Sean tells his sister that, while the bicycle is green transport, thus laudable, you should never ride them alone. "It's kind of pathetic." It was built for two. And will he accompany her, climb aboard her green tandem transport, grab a soft serve, celebrate the summer? Sean says he can't think of anything more embarrassing, unless they were to sport matching Tyrolean hats on the way.
"You wear baggies for shoes, Sean. You are so not allowed to say I'm embarrassing."
He sends her back to her son, but she's given up that fight for today. Her popularity wanes. Sean's not surprised, but Cathy points out a very true fact: She is perfectly likeable. Sean laughs, calls her a "closed system" and "shut down" and constipated. Says she didn't take a shit through most of high school. He brings her the world, like a king on his throne, and once again she is disgusted. Gifts of the body, from the king of garbage, still wearing a pair of brown corduroys her son has outgrown.

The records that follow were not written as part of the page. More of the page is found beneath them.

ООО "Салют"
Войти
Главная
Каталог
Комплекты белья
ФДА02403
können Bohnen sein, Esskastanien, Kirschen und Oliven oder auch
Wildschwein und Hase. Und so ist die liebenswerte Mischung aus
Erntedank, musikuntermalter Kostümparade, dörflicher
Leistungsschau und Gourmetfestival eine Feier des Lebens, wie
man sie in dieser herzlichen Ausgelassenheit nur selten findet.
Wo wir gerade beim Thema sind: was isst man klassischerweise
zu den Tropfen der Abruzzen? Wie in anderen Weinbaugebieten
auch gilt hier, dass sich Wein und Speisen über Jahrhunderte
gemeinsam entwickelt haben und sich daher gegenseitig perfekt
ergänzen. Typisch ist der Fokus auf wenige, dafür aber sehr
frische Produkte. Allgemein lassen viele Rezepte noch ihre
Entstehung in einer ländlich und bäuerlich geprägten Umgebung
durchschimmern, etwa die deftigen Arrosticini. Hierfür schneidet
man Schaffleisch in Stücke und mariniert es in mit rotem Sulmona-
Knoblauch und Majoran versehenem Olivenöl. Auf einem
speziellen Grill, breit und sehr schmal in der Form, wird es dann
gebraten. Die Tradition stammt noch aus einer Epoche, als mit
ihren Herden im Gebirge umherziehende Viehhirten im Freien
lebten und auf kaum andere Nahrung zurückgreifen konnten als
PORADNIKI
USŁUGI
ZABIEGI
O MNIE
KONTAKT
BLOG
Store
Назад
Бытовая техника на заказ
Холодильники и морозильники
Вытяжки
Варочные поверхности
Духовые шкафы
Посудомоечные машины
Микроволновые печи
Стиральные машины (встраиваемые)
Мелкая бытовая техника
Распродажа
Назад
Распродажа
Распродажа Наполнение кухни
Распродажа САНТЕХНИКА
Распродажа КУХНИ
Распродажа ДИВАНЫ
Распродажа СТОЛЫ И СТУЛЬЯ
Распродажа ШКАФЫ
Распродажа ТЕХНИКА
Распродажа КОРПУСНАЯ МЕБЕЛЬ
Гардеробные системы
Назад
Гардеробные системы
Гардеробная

She swears she has friends; if that is so, why did she bring him her bicycle? She disinvites, rides away with middle finger extended; he tells her to enjoy her swirly chemicals and laughs at her. Cathy and her sudden enthusiasms; Cathy who ruined her son's summer and wonders why he's angry. Cathy who drives them all away and then wonders why she was so lonely.

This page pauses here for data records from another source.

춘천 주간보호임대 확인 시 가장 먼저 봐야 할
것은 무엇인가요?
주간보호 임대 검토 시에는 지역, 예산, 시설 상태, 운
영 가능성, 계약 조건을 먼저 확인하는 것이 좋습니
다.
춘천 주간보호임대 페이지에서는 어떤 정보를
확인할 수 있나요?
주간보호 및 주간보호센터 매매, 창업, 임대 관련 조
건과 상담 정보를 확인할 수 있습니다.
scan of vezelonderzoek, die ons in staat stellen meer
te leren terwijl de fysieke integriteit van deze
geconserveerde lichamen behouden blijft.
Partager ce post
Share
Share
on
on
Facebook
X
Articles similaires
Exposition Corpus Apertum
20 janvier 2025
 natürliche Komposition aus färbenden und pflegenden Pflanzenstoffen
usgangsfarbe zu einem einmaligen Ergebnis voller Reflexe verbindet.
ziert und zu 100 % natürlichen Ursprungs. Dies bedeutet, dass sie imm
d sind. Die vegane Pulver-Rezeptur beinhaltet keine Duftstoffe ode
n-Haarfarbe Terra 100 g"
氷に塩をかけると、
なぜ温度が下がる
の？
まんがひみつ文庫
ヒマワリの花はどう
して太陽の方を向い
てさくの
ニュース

The swirly chemicals are delicious. In her purse as she is paying, one of Dr. Miller's brochures, endlessly passed between himself and his future bride: Need A Friend? You Are Not Alone. Cathy Jamison thinks about telling the truth. This thing that divides her from the people that she loves, alone on a bicycle built for two: Wouldn't it make sense, wouldn't it be fair, to build a connection with someone new, based entirely on this thing that keeps everyone else away? What would it feel like, to tell someone the truth?
Inside the session they are welcoming, all smiles, all stages, all the different ways to die; the walls bear troubling cheerful messages and she smells, she knows, like cigarettes. She smiles and acts as if; back straight and eyes gleaming, friendly. When they ask her who she is, this is what she says. It is almost the truth, in fits and nervous starts.